3) Zu Recht verweist der Revisionsrekurswerber aber auf den Umstand, dass er in seiner Klage die Anfechtung aller vom Klagebegehren umfassten Geschäfte mit der irreführenden Werbung der Beklagten bzw der ihr seiner Ansicht nach zuzurechnenden Gesellschaften und mit der Unrichtigkeit bzw irreführenden Gestaltung des Kapitalmarktprospekts begründet hat.

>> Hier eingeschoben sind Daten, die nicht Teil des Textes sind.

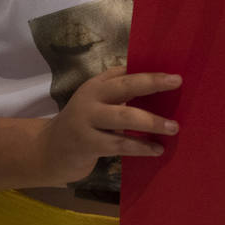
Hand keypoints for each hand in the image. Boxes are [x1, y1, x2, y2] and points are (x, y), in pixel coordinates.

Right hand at [36, 67, 181, 184]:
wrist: (48, 151)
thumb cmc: (83, 124)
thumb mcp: (96, 101)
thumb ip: (118, 90)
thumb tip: (156, 82)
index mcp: (96, 85)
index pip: (125, 73)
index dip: (149, 72)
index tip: (174, 75)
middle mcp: (90, 99)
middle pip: (125, 87)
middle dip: (152, 84)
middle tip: (177, 83)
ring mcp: (87, 122)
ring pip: (125, 118)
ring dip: (152, 123)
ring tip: (173, 127)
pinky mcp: (87, 144)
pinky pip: (120, 144)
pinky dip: (141, 147)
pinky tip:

Mit diesem Hinweis auf die Werbung und auf den Kapitalmarktprospekt machte er aber in der Klage sehr wohl einen einheitlichen (denselben) Sachverhalt als Anspruchsgrundlage für die Anfechtung aller den Gegenstand der Klage bildenden Geschäfte geltend.

Das Rekursgericht hat dies auch richtig erkannt, hält dem aber entgegen, dass wegen des im relevanten Zeitraum erfolgten Kursverfalls der Zertifikate und der sich daher wandelnden Wirkung von Werbung und Produktinformation eine unterschiedliche Beurteilung der zu unterschiedlichen Zeitpunkten abgeschlossenen Geschäfte denkbar sei. Die Anfechtung könne somit hinsichtlich der einzelnen Geschäfte ein unterschiedliches Schicksal haben, was die Zusammenrechnung der Ansprüche ausschließe.

Die dieser Auffassung des Rekursgerichts zugrunde liegende Rechtsprechung ist nicht dahin zu verstehen, dass eine Zusammenrechnung nur dann stattzufinden hat, wenn die Entscheidung über jeden der geltend gemachten Ansprüche nur gleich ausfallen kann. Es ist auch nicht zulässig, bei der Beurteilung der Voraussetzungen der Zusammenrechnung nicht allein auf das Klagevorbringen, sondern auf allenfalls denkbare Einwände des Gegners - hier also etwa darauf, dass ab einem bestimmten Zeitpunkt auf die dem Kaufentschluss des Klägers zugrunde liegende Werbung nicht mehr hätte vertraut werden dürfen - abzustellen. Entscheidend ist vielmehr, ob allen Ansprüchen derselbe anspruchsbegründende Sachverhalt zugrunde liegt. Nur im zuletzt genannten Fall rechtfertigt der dadurch vermittelte tatsächliche Zusammenhang der geltend gemachten Ansprüche deren Zusammenrechnung. Dieser Fall ist aber hier gegeben, zumal der Kläger sämtliche den Gegenstand der Klage bildenden Geschäfte wegen gleichgerichteter (fortwährender) Irreführung angefochten und sich dabei für alle Ansprüche auf denselben anspruchsbegründenden Sachverhalt - nämlich auf irreführende Aussagen in der sämtlichen Kaufentschlüssen zugrunde liegenden Werbung und im Kapitalmarktprospekt - berufen hat.

Da somit die vom Kläger geltend gemachten Ansprüche zusammenzurechnen sind, war in Stattgebung des Revisionsrekurses wie im Spruch ersichtlich zu entscheiden.

Der Kostenvorbehalt ist in § 52 Abs 1 ZPO begründet.